Хэзэрд взглянул на Гэса и сунул фляжку обратно в карман. Но когда они пропустили сложенную вдвое веревку через последний крюк и спустились на Седло, он снова вытащил фляжку.
— А теперь, когда мы спустились, она нам и вовсе не понадобится, — произнес он решительно. — Да и вообще я пришел к выводу, что пить для храбрости не стоит. — Он взглянул на величественную вершину Купола. — Посмотрите, куда мы забрались без помощи бутылки.
Вскоре туристы, гулявшие по берегу Зеркального озера, стали свидетелями удивительного явления природы — фляжка с виски, кометой пронесшись по небу, свалилась прямо на них. Возвращаясь в свой отель, они только и разговаривали, что о чудесах природы, в частности о метеоритах.
Тайфун у берегов Японии
(Первый рассказ Джека Лондона, опубликованный им в семнадцать лет)
На утренней вахте пробили четыре склянки. Мы только что кончили завтракать, когда на бак поступило приказание вахтенным привести судно к ветру и лечь в дрейф, а всей остальной команде приготовиться к спуску шлюпок.
— Лево руля! Лево на борт! — крикнул штурман. — Марселя на гитовы! Бом-кливер долой! Вынести кливер на ветер и спустить фок!
И вот наша шхуна «Софи Сезерлэнд» 10 апреля 1893 года легла в дрейф у берегов Японии, вблизи мыса Эримо.
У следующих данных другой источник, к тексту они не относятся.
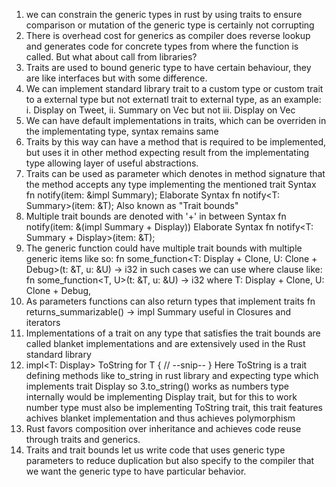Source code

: 1. we can constrain the generic types in rust by using traits to ensure comparison or mutation of the generic type is certainly not corrupting
2. There is overhead cost for generics as compiler does reverse lookup and generates code for concrete types from where the function is called. But what about call from libraries?
3. Traits are used to bound generic type to have certain behaviour, they are like interfaces but with some difference.
4. We can implement standard library trait to a custom type or custom trait to a external type but not externatl trait to external type, as an example: i. Display on Tweet, ii. Summary on Vec<T> but not iii. Display on Vec<T>
5. We can have default implementations in traits, which can be overriden in the implementating type, syntax remains same
6. Traits by this way can have a method that is required to be implemented, but uses it in other method expecting result from the implementating type allowing layer of useful abstractions.
7. Traits can be used as parameter which denotes in method signature that the method accepts any type implementing the mentioned trait
Syntax fn notify(item: &impl Summary);
Elaborate Syntax fn notify<T: Summary>(item: &T);
Also known as "Trait bounds"
8. Multiple trait bounds are denoted with '+' in between
Syntax fn notify(item: &(impl Summary + Display))
Elaborate Syntax fn notify<T: Summary + Display>(item: &T);
9. The generic function could have multiple trait bounds with multiple generic items like so:
fn some_function<T: Display + Clone, U: Clone + Debug>(t: &T, u: &U) -> i32 
in such cases we can use where clause like:
fn some_function<T, U>(t: &T, u: &U) -> i32
where
    T: Display + Clone,
    U: Clone + Debug,
10. As parameters functions can also return types that implement traits
fn returns_summarizable() -> impl Summary 
useful in Closures and iterators
11. Implementations of a trait on any type that satisfies the trait bounds are called blanket implementations and are extensively used in the Rust standard library
12. impl<T: Display> ToString for T {
    // --snip--
}
Here ToString is a trait defining methods like to_string in rust library and expecting type which implements trait Display so 3.to_string() works as numbers type internally would be implementing Display trait, but for this to work number type must also be implementing ToString trait, this trait features achives blanket implementation and thus achieves polymorphism
13. Rust favors composition over inheritance and achieves code reuse through traits and generics.
14. Traits and trait bounds let us write code that uses generic type parameters to reduce duplication but also specify to the compiler that we want the generic type to have particular behavior.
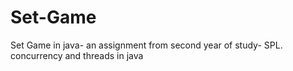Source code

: # Set-Game
Set Game in java- an assignment from second year of study- SPL. concurrency and threads in java
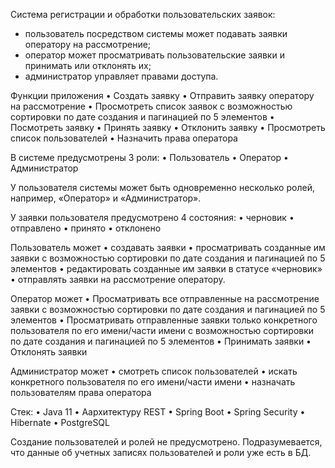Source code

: Система регистрации и обработки пользовательских заявок:
- пользователь посредством системы может подавать заявки оператору на рассмотрение;
- оператор может просматривать пользовательские заявки и принимать или отклонять их;
- администратор управляет правами доступа.


Функции приложения
•	Создать заявку
•	Отправить заявку оператору на рассмотрение
•	Просмотреть список заявок с возможностью сортировки по дате создания и пагинацией по 5 элементов
•	Посмотреть заявку
•	Принять заявку
•	Отклонить заявку
•	Просмотреть список пользователей
•	Назначить права оператора

В системе предусмотрены 3 роли:
•	Пользователь
•	Оператор
•	Администратор

У пользователя системы может быть одновременно несколько ролей, например, «Оператор» и «Администратор».

У заявки пользователя предусмотрено 4 состояния:
•	черновик
•	отправлено
•	принято
•	отклонено

Пользователь может 
•	создавать заявки
•	просматривать созданные им заявки с возможностью сортировки по дате создания и пагинацией по 5 элементов
•	редактировать созданные им заявки в статусе «черновик»
•	отправлять заявки на рассмотрение оператору.

Оператор может
•	Просматривать все отправленные на рассмотрение  заявки с возможностью сортировки по дате создания и пагинацией по 5 элементов
•	Просматривать отправленные заявки только конкретного пользователя по его имени/части имени с возможностью сортировки по дате создания и пагинацией по 5 элементов
•	Принимать заявки
•	Отклонять заявки

Администратор может
•	смотреть список пользователей
•	искать конкретного пользователя по его имени/части имени
•	назначать пользователям права оператора

Стек:
•	Java 11
•	Аархитектуру REST
•	Spring Boot
•	Spring Security
•	Hibernate
•	PostgreSQL

Создание пользователей и ролей не предусмотрено. Подразумевается, что данные об учетных записях пользователей и роли уже есть в БД.
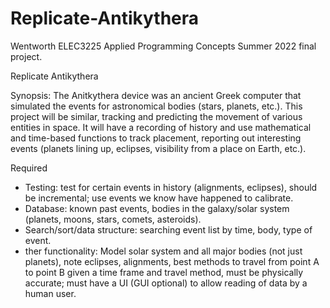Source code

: # Replicate-Antikythera
Wentworth ELEC3225 Applied Programming Concepts Summer 2022 final project.

Replicate Antikythera

Synopsis: The Anitkythera device was an ancient Greek computer that simulated the events for
astronomical bodies (stars, planets, etc.). This project will be similar, tracking and predicting the
movement of various entities in space. It will have a recording of history and use mathematical and
time-based functions to track placement, reporting out interesting events (planets lining up, eclipses,
visibility from a place on Earth, etc.).

Required
+ Testing: test for certain events in history (alignments, eclipses), should be incremental; use
events we know have happened to calibrate.
+ Database: known past events, bodies in the galaxy/solar system (planets, moons, stars, comets,
asteroids).
+ Search/sort/data structure: searching event list by time, body, type of event.
+ ther functionality: Model solar system and all major bodies (not just planets), note eclipses,
alignments, best methods to travel from point A to point B given a time frame and travel
method, must be physically accurate; must have a UI (GUI optional) to allow reading of data
by a human user.
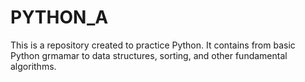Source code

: # PYTHON_A

This is a repository created to practice Python.
It contains from basic Python grmamar to data structures, sorting, and other fundamental algorithms.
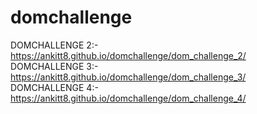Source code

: # domchallenge

DOMCHALLENGE 2:- https://ankitt8.github.io/domchallenge/dom_challenge_2/ <br>
DOMCHALLENGE 3:- https://ankitt8.github.io/domchallenge/dom_challenge_3/ <br>
DOMCHALLENGE 4:- https://ankitt8.github.io/domchallenge/dom_challenge_4/
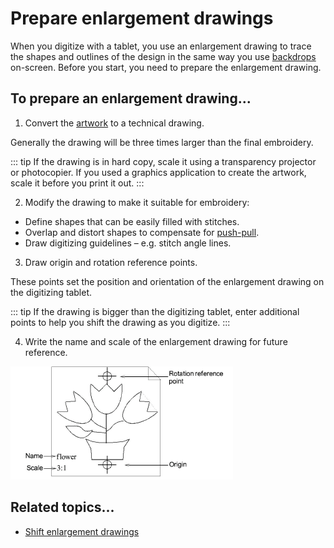# Prepare enlargement drawings

When you digitize with a tablet, you use an enlargement drawing to trace the shapes and outlines of the design in the same way you use [backdrops](../../glossary/glossary) on-screen. Before you start, you need to prepare the enlargement drawing.

## To prepare an enlargement drawing...

1. Convert the [artwork](../../glossary/glossary#artwork) to a technical drawing.

Generally the drawing will be three times larger than the final embroidery.

::: tip
If the drawing is in hard copy, scale it using a transparency projector or photocopier. If you used a graphics application to create the artwork, scale it before you print it out.
:::

2. Modify the drawing to make it suitable for embroidery:

- Define shapes that can be easily filled with stitches.
- Overlap and distort shapes to compensate for [push-pull](../../glossary/glossary#push-pull).
- Draw digitizing guidelines – e.g. stitch angle lines.

3. Draw origin and rotation reference points.

These points set the position and orientation of the enlargement drawing on the digitizing tablet.

::: tip
If the drawing is bigger than the digitizing tablet, enter additional points to help you shift the drawing as you digitize.
:::

4. Write the name and scale of the enlargement drawing for future reference.

![hardware00080.png](assets/hardware00080.png)

## Related topics...

- [Shift enlargement drawings](Shift_enlargement_drawings)
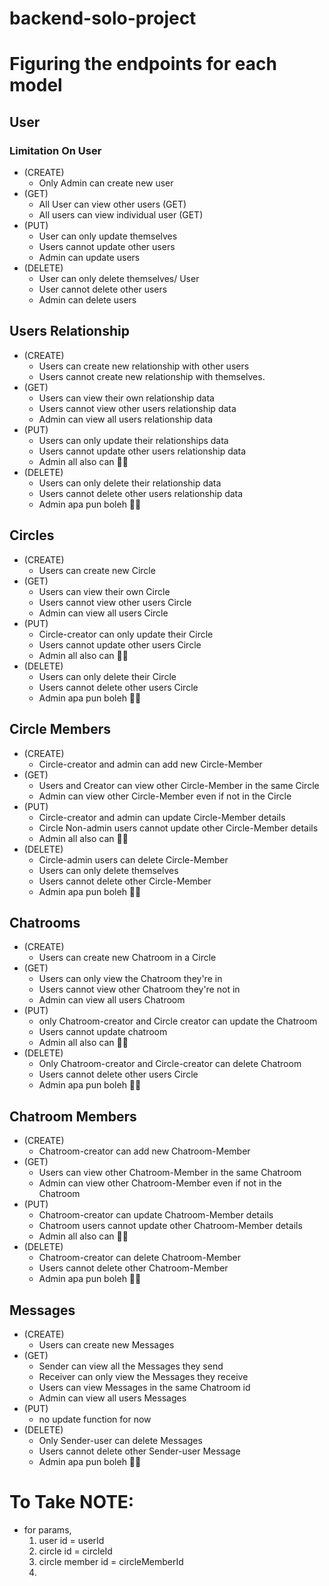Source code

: # backend-solo-project

# Figuring the endpoints for each model

## User
### Limitation On User
- (CREATE)
    - Only Admin can create new user
- (GET)
    - All User can view other users (GET)
    - All users can view individual user (GET)
- (PUT)
    - User can only update themselves
    - Users cannot update other users
    - Admin can update users
- (DELETE)
    - User can only delete themselves/ User 
    - User cannot delete other users
    - Admin can delete users


## Users Relationship
- (CREATE)
    - Users can create new relationship with other users
    - Users cannot create new relationship with themselves.
- (GET)
    - Users can view their own relationship data
    - Users cannot view other users relationship data 
    - Admin can view all users relationship data
- (PUT)
    - Users can only update their relationships data 
    - Users cannot update other users relationship data
    - Admin all also can 🤣🤣
- (DELETE)
    - Users can only delete their relationship data
    - Users cannot delete other users relationship data
    - Admin apa pun boleh 🤣🤣

## Circles
- (CREATE)
    - Users can create new Circle
- (GET)
    - Users can view their own Circle 
    - Users cannot view other users Circle  
    - Admin can view all users Circle 
- (PUT)
    - Circle-creator can only update their Circle  
    - Users cannot update other users Circle 
    - Admin all also can 🤣🤣
- (DELETE)
    - Users can only delete their Circle 
    - Users cannot delete other users Circle 
    - Admin apa pun boleh 🤣🤣

## Circle Members
- (CREATE)
    - Circle-creator and admin can add new Circle-Member
- (GET)
    - Users and Creator can view other Circle-Member in the same Circle
    - Admin can view other Circle-Member even if not in the Circle
- (PUT)
    - Circle-creator and admin can update Circle-Member details 
    - Circle Non-admin users cannot update other Circle-Member details 
    - Admin all also can 🤣🤣
- (DELETE)
    - Circle-admin users can delete Circle-Member 
    - Users can only delete themselves 
    - Users cannot delete other Circle-Member 
    - Admin apa pun boleh 🤣🤣

## Chatrooms
- (CREATE)
    - Users can create new Chatroom in a Circle
- (GET)
    - Users can only view  the Chatroom they're in 
    - Users cannot view other Chatroom they're not in  
    - Admin can view all users Chatroom 
- (PUT)
    - only Chatroom-creator and Circle creator can update the Chatroom
    - Users cannot update chatroom 
    - Admin all also can 🤣🤣
- (DELETE)
    - Only Chatroom-creator and Circle-creator can delete Chatroom 
    - Users cannot delete other users Circle 
    - Admin apa pun boleh 🤣🤣

## Chatroom Members
- (CREATE)
    - Chatroom-creator  can add new Chatroom-Member
- (GET)
    - Users can view other Chatroom-Member in the same Chatroom
    - Admin can view other Chatroom-Member even if not in the Chatroom
- (PUT)
    - Chatroom-creator can update Chatroom-Member details 
    - Chatroom users cannot update other Chatroom-Member details 
    - Admin all also can 🤣🤣
- (DELETE)
    - Chatroom-creator can delete Chatroom-Member 
    - Users cannot delete other Chatroom-Member 
    - Admin apa pun boleh 🤣🤣

## Messages
- (CREATE)
    - Users can create new Messages
- (GET)
    - Sender can view all the Messages they send
    - Receiver can only view the Messages they receive
    - Users can view Messages in the same Chatroom id  
    - Admin can view all users Messages 
- (PUT)
    - no update function for now
- (DELETE)
    - Only Sender-user can delete Messages 
    - Users cannot delete other Sender-user Message 
    - Admin apa pun boleh 🤣🤣


# To Take NOTE:
- for params, 
    1. user id = userId
    2. circle id = circleId
    3. circle member id = circleMemberId
    4. 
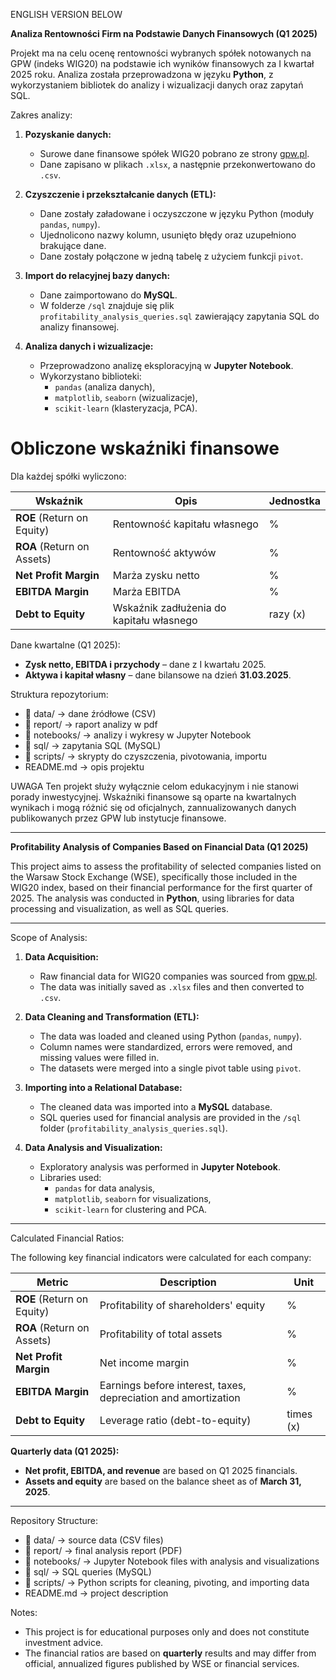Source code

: ENGLISH VERSION BELOW

**Analiza Rentowności Firm na Podstawie Danych Finansowych (Q1 2025)**

Projekt ma na celu ocenę rentowności wybranych spółek notowanych na GPW (indeks WIG20) na podstawie ich wyników finansowych za I kwartał 2025 roku. Analiza została przeprowadzona w języku **Python**, z wykorzystaniem bibliotek do analizy i wizualizacji danych oraz zapytań SQL.

Zakres analizy:

1. **Pozyskanie danych:**
   - Surowe dane finansowe spółek WIG20 pobrano ze strony [gpw.pl](https://www.gpw.pl).
   - Dane zapisano w plikach `.xlsx`, a następnie przekonwertowano do `.csv`.

2. **Czyszczenie i przekształcanie danych (ETL):**
   - Dane zostały załadowane i oczyszczone w języku Python (moduły `pandas`, `numpy`).
   - Ujednolicono nazwy kolumn, usunięto błędy oraz uzupełniono brakujące dane.
   - Dane zostały połączone w jedną tabelę z użyciem funkcji `pivot`.
     
3. **Import do relacyjnej bazy danych:**
   - Dane zaimportowano do **MySQL**.
   - W folderze `/sql` znajduje się plik `profitability_analysis_queries.sql` zawierający zapytania SQL do analizy finansowej.

4. **Analiza danych i wizualizacje:**
   - Przeprowadzono analizę eksploracyjną w **Jupyter Notebook**.
   - Wykorzystano biblioteki:
     - `pandas` (analiza danych),
     - `matplotlib`, `seaborn` (wizualizacje),
     - `scikit-learn` (klasteryzacja, PCA).
   
# Obliczone wskaźniki finansowe

Dla każdej spółki wyliczono:

| Wskaźnik                    | Opis                                           | Jednostka    |
|-----------------------------|------------------------------------------------|--------------|
| **ROE** (Return on Equity) | Rentowność kapitału własnego                   | %             |
| **ROA** (Return on Assets) | Rentowność aktywów                             | %             |
| **Net Profit Margin**      | Marża zysku netto                              | %             |
| **EBITDA Margin**          | Marża EBITDA                                   | %             |
| **Debt to Equity**         | Wskaźnik zadłużenia do kapitału własnego       |razy (x)       |

 Dane kwartalne (Q1 2025):  
- **Zysk netto, EBITDA i przychody** – dane z I kwartału 2025.  
- **Aktywa i kapitał własny** – dane bilansowe na dzień **31.03.2025**. 

Struktura repozytorium:
- 📁 data/ -> dane źródłowe (CSV)
- 📁 report/ -> raport analizy w pdf
- 📁 notebooks/ -> analizy i wykresy w Jupyter Notebook
- 📁 sql/ -> zapytania SQL (MySQL)
- 📁 scripts/ -> skrypty do czyszczenia, pivotowania, importu
- README.md -> opis projektu

UWAGA
Ten projekt służy wyłącznie celom edukacyjnym i nie stanowi porady inwestycyjnej.
Wskaźniki finansowe są oparte na kwartalnych wynikach i mogą różnić się od oficjalnych, zannualizowanych danych publikowanych przez GPW lub instytucje finansowe.

---------------------------------------------------

**Profitability Analysis of Companies Based on Financial Data (Q1 2025)**

This project aims to assess the profitability of selected companies listed on the Warsaw Stock Exchange (WSE), specifically those included in the WIG20 index, based on their financial performance for the first quarter of 2025. The analysis was conducted in **Python**, using libraries for data processing and visualization, as well as SQL queries.

---

Scope of Analysis:

1. **Data Acquisition:**
   - Raw financial data for WIG20 companies was sourced from [gpw.pl](https://www.gpw.pl).
   - The data was initially saved as `.xlsx` files and then converted to `.csv`.

2. **Data Cleaning and Transformation (ETL):**
   - The data was loaded and cleaned using Python (`pandas`, `numpy`).
   - Column names were standardized, errors were removed, and missing values were filled in.
   - The datasets were merged into a single pivot table using `pivot`.

3. **Importing into a Relational Database:**
   - The cleaned data was imported into a **MySQL** database.
   - SQL queries used for financial analysis are provided in the `/sql` folder (`profitability_analysis_queries.sql`).

4. **Data Analysis and Visualization:**
   - Exploratory analysis was performed in **Jupyter Notebook**.
   - Libraries used:
     - `pandas` for data analysis,
     - `matplotlib`, `seaborn` for visualizations,
     - `scikit-learn` for clustering and PCA.

---

Calculated Financial Ratios:

The following key financial indicators were calculated for each company:

| Metric                      | Description                                      | Unit       |
|----------------------------|--------------------------------------------------|------------|
| **ROE** (Return on Equity) | Profitability of shareholders' equity            | %          |
| **ROA** (Return on Assets) | Profitability of total assets                    | %          |
| **Net Profit Margin**      | Net income margin                                | %          |
| **EBITDA Margin**          | Earnings before interest, taxes, depreciation and amortization | % |
| **Debt to Equity**         | Leverage ratio (debt-to-equity)                 | times (x)  |

 **Quarterly data (Q1 2025):**  
- **Net profit, EBITDA, and revenue** are based on Q1 2025 financials.  
- **Assets and equity** are based on the balance sheet as of **March 31, 2025**.

---

Repository Structure:

- 📁 data/ → source data (CSV files)
- 📁 report/ → final analysis report (PDF)
- 📁 notebooks/ → Jupyter Notebook files with analysis and visualizations
- 📁 sql/ → SQL queries (MySQL)
- 📁 scripts/ → Python scripts for cleaning, pivoting, and importing data
- README.md → project description

Notes:

- This project is for educational purposes only and does not constitute investment advice.
- The financial ratios are based on **quarterly** results and may differ from official, annualized figures published by WSE or financial services.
Потом наступили минуты спешки и суматохи. На шесть шлюпок пришлось восемнадцать человек. Одни взялись за лопари талей, другие отдавали найтовы; появились рулевые со шлюпочными компасами и анкерками с водой и гребцы с запасами провизии. Охотники, пошатываясь, волокли на себе по два-три дробовика, винтовку и тяжелый ящик с боеприпасами. Все это вместе с дождевиками и рукавицами вскоре было погружено в шлюпки.
Штурман отдал последние приказания, и мы на трех парах весел рванулись вперед занять предназначенное нам место. Мы находились в наветренной шлюпке, поэтому и гребки должны были делать длиннее, чем на остальных шлюпках. На первой, второй и третьей подветренных шлюпках вскоре поставили паруса, и они, пользуясь боковым ветром, пошли к югу и к западу. Шхуна продолжала идти, держась с подветренной стороны от шлюпок, чтобы в случае нужды мы могли бы располагать попутным ветром для возвращения на судно.
Утро было великолепным, но наш рулевой, взглянув на восходящее солнце, опасливо покачал головой и многозначительно пробормотал: «Красно солнце поутру моряку не по нутру». И правда, солнце выглядело таким зловещим, что несколько резвившихся в небе легких кудрявых облаков, словно испугавшись его, куда-то поспешно скрылись.
На севере, подобно огромному чудовищу, вздымающемуся из пучины морской, высилась грозная черная вершина мыса Эримо. Зимний снег, еще не совсем растаявший под лучами весеннего солнца, покрывал ее большими блестящими заплатами, над которыми по пути к морю проносился легкий ветер. Трепеща крыльями, медленно взмывали вверх навстречу легкому бризу огромные чайки, но им нелегко было оторваться от воды, и еще с полмили касались поверхности волн их перепончатые лапы. Едва смолк вдали их гомон, как над водой появилась стая морских перепелов. Со свистом рассекая крыльями воздух, они полетели туда, где развлекалась стая китов, тяжелое дыхание которых напоминало выхлоп парового двигателя. Хриплые, неприятные для слуха крики морского попугая встревожили нескольких котиков из той маленькой стаи, что шла впереди нас. Они умчались вдаль, делая по дороге такие прыжки и кульбиты, что почти целиком оказывались над водой. Медленно взмахивая крыльями, величественно парила над нами морская чайка, а на полубак, словно напоминая нам о родине, нахально уселся маленький английский воробей и, склонив набок голову, весело зачирикал. Шлюпки вскоре ворвались в самую гущу стаи котиков, и со всех сторон послышались выстрелы.